**THE PROBLEM:**
Among the entries below, find the lines with the word "input" and copy them.

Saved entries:
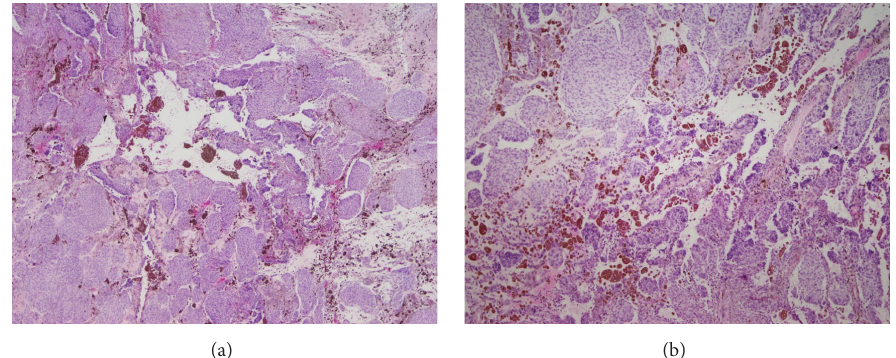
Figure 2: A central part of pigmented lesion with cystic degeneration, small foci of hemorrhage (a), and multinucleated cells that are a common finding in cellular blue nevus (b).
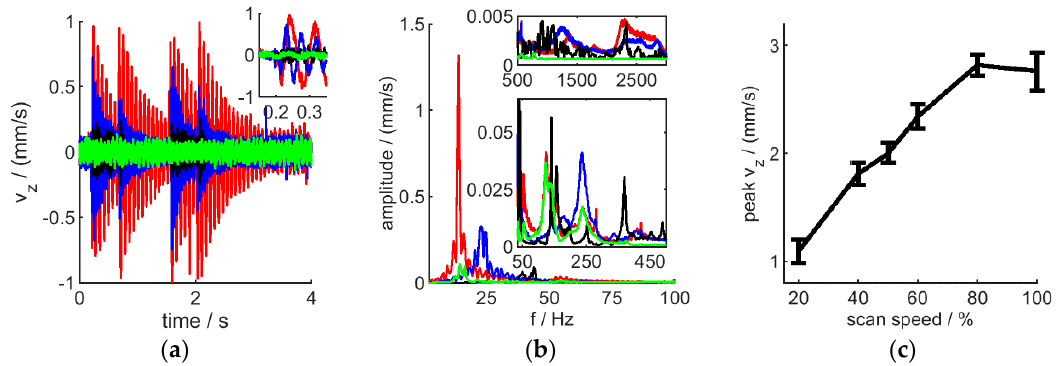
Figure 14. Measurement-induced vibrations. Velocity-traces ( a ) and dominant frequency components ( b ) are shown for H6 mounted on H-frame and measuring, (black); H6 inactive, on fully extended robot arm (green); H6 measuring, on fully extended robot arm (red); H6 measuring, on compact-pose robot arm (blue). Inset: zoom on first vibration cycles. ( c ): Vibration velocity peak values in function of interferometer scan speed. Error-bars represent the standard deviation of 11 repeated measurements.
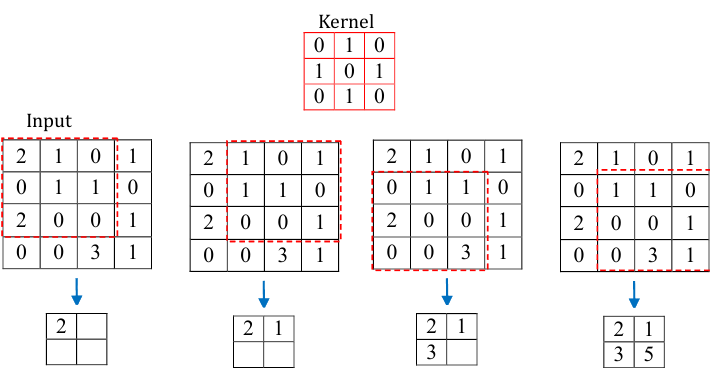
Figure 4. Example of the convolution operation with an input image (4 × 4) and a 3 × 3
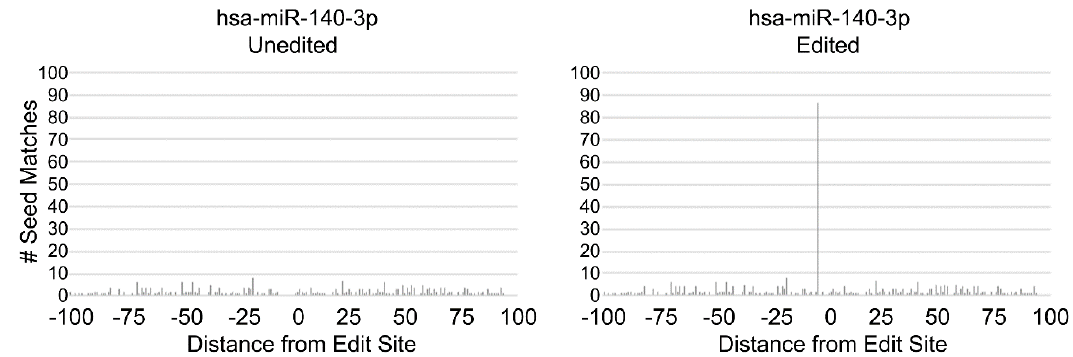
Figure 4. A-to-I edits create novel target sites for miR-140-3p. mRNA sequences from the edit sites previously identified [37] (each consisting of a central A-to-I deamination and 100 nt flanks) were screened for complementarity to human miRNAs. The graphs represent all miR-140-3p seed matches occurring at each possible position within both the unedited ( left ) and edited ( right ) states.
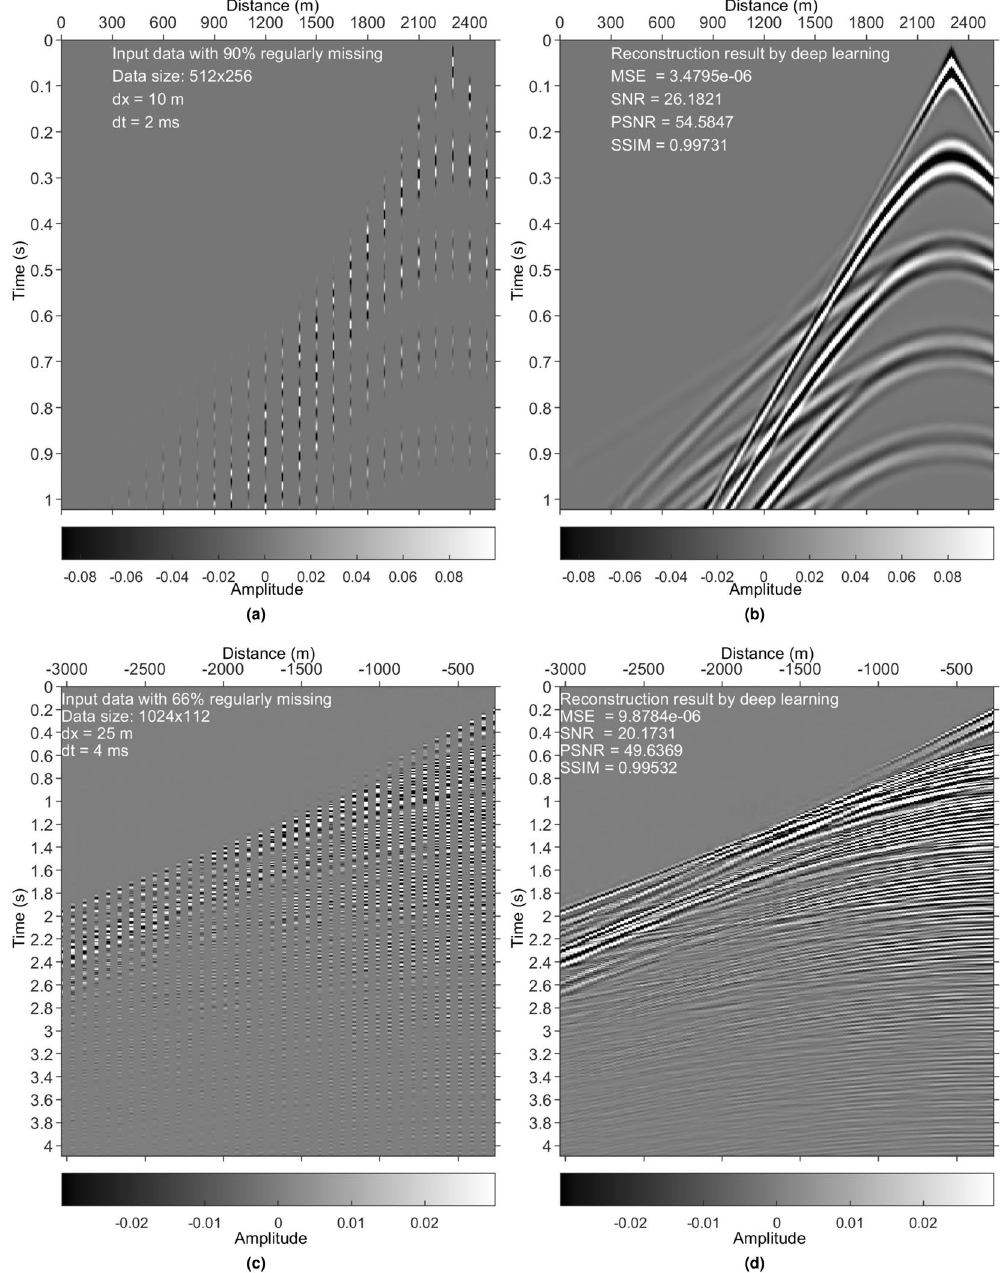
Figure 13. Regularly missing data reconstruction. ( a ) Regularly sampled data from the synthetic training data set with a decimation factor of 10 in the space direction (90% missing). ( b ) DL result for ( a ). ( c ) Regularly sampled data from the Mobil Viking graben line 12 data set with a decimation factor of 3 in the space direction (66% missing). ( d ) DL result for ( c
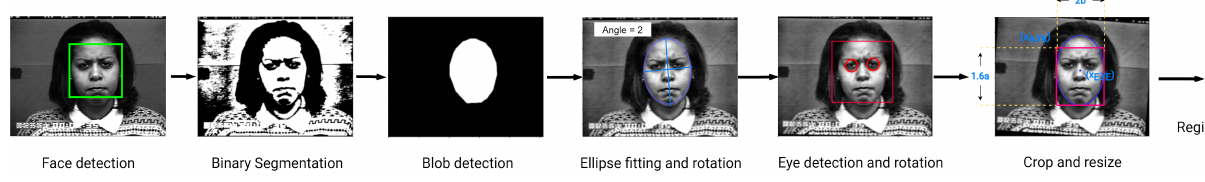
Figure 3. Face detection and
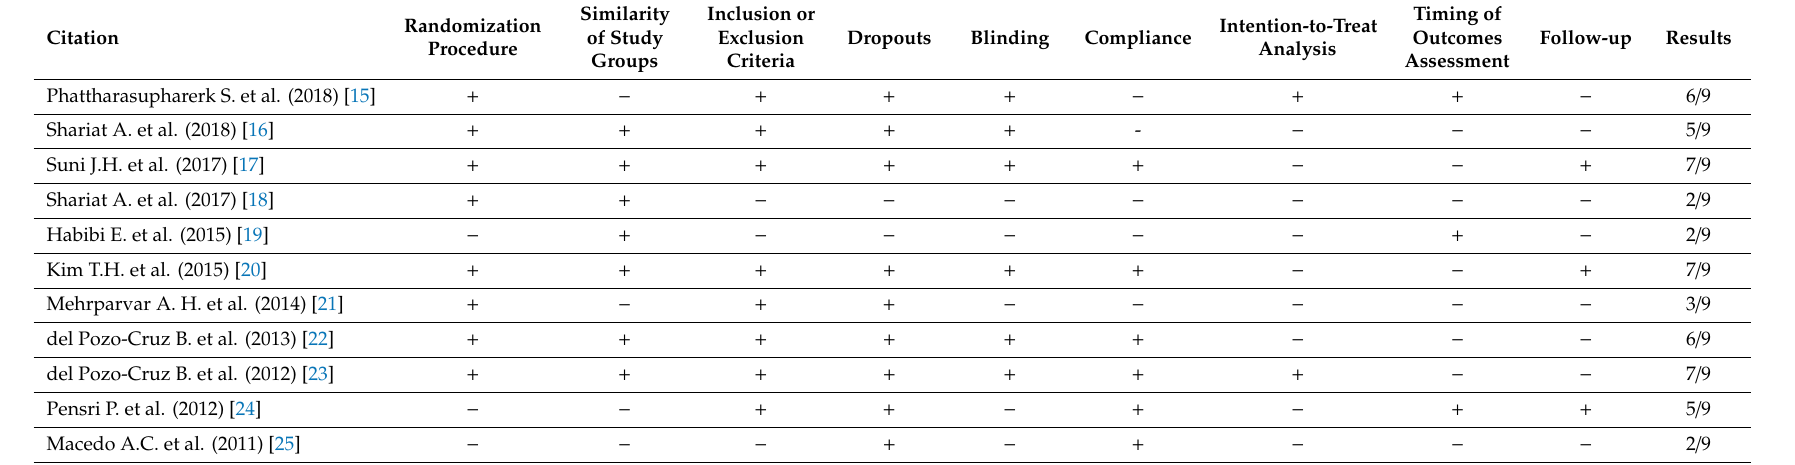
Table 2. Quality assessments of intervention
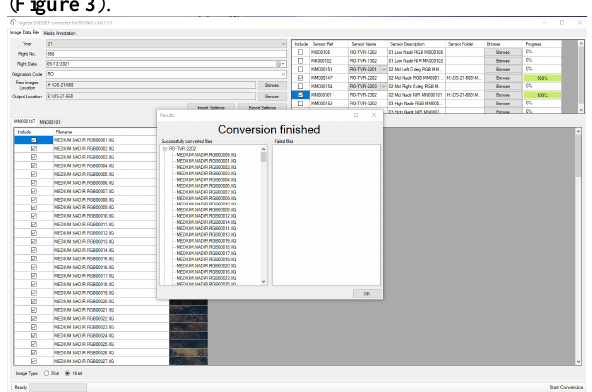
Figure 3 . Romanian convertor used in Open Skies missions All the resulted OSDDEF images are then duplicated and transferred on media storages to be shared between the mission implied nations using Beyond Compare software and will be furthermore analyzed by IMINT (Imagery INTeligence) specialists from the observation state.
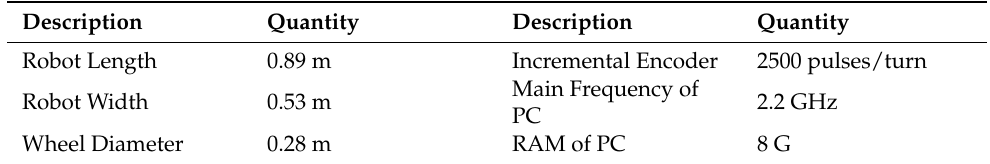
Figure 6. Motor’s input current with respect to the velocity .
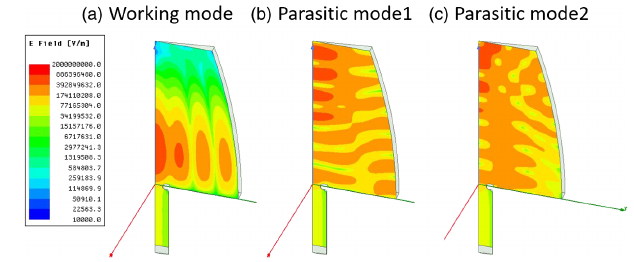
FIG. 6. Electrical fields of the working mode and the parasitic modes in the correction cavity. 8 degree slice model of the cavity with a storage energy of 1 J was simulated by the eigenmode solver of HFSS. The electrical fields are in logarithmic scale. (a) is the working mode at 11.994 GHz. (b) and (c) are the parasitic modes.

**TASK RESULT:**
Figure 4. Example of the convolution operation with an input image (4 × 4) and a 3 × 3
Figure 6. Motor’s input current with respect to the velocity .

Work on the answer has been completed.